MLDatasets.jl
MLDatasets.jl copied to clipboard
Add FastAI datasets
This adds datadeps of all datasets from the FastAI dataset collection. As proposed in DLDatasets.jl#1.
The basic functionality:
using MLDatasets.FastAIDatasets
using MLDatasets.FastAIDatasets:
datasetpath, # download dataset and get directory
DATASETS, # list of all datasets
loaddataclassification, # load an image classification dataset into a data container with observations `(image, class)`
loaddatasegmentation, # load an image segmentation dataset into a data container with observations `(image, mask)`
What's the reason for having loaddatasegmentation
/ loaddataclassification
and not just loaddata
?
They're supposed to work on any folder containing the dataset in the right format, not just the included datasets. Also some datasets can be used for multiple different tasks, so there is no 1-to-1 mapping.
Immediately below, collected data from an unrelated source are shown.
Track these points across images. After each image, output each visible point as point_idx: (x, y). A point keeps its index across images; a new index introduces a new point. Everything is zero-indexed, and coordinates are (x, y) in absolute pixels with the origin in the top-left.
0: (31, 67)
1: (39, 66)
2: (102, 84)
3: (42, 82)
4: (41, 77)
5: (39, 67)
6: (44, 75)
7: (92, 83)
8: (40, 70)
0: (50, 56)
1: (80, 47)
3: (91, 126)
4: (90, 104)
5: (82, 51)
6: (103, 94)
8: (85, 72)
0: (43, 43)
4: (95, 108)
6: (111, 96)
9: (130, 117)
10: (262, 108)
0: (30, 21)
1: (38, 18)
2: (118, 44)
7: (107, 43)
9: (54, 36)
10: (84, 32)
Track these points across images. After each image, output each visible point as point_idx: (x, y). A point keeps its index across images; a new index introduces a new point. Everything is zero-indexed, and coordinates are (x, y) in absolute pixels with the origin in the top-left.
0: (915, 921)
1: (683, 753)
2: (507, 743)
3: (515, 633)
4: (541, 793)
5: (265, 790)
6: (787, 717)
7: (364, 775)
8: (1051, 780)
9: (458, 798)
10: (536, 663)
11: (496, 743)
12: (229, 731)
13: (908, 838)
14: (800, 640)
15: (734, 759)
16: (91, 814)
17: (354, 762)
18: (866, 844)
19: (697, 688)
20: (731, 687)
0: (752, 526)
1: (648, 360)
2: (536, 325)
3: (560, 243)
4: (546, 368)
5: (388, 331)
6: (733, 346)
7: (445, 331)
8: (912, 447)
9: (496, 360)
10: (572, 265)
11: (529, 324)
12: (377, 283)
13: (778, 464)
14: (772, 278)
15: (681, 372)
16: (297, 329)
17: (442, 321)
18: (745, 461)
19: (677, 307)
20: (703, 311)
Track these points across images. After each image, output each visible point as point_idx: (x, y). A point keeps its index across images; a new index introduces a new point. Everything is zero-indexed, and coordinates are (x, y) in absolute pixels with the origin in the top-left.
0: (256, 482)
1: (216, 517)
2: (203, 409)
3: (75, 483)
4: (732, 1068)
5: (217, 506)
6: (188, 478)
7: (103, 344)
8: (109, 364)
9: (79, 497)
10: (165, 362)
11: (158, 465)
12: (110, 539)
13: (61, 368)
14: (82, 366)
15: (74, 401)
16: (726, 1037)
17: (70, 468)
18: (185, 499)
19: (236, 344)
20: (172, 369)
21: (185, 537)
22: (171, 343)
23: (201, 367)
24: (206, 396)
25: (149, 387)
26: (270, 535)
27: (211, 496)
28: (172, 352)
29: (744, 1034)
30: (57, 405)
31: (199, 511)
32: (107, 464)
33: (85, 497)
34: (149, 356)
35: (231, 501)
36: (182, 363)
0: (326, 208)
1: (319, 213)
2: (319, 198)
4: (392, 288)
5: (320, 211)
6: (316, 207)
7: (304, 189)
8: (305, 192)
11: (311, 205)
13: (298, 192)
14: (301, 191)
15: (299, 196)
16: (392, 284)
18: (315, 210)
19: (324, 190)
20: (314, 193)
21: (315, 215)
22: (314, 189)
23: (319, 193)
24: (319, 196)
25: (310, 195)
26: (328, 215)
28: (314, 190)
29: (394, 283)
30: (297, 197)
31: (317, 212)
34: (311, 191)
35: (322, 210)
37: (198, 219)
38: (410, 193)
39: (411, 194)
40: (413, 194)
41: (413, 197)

Is this PR still desired/feasible?
I will leave the decision on whether this is desirable to more active maintainers of this repository, but will note that implementation-wise a lot of things have changed since this PR was first opened. The largest change is that LearnBase.jl+MLDataPattern.jl have been superseded by MLUtils.jl. From the FastAI.jl side, I am always happy to take stuff out and move it into a more canonical package, as would be the case with these datasets.
I would be in favor of moving these datasets here, provided we manage to make the interface consistent with the other datasets here. I don't know how hard that would be.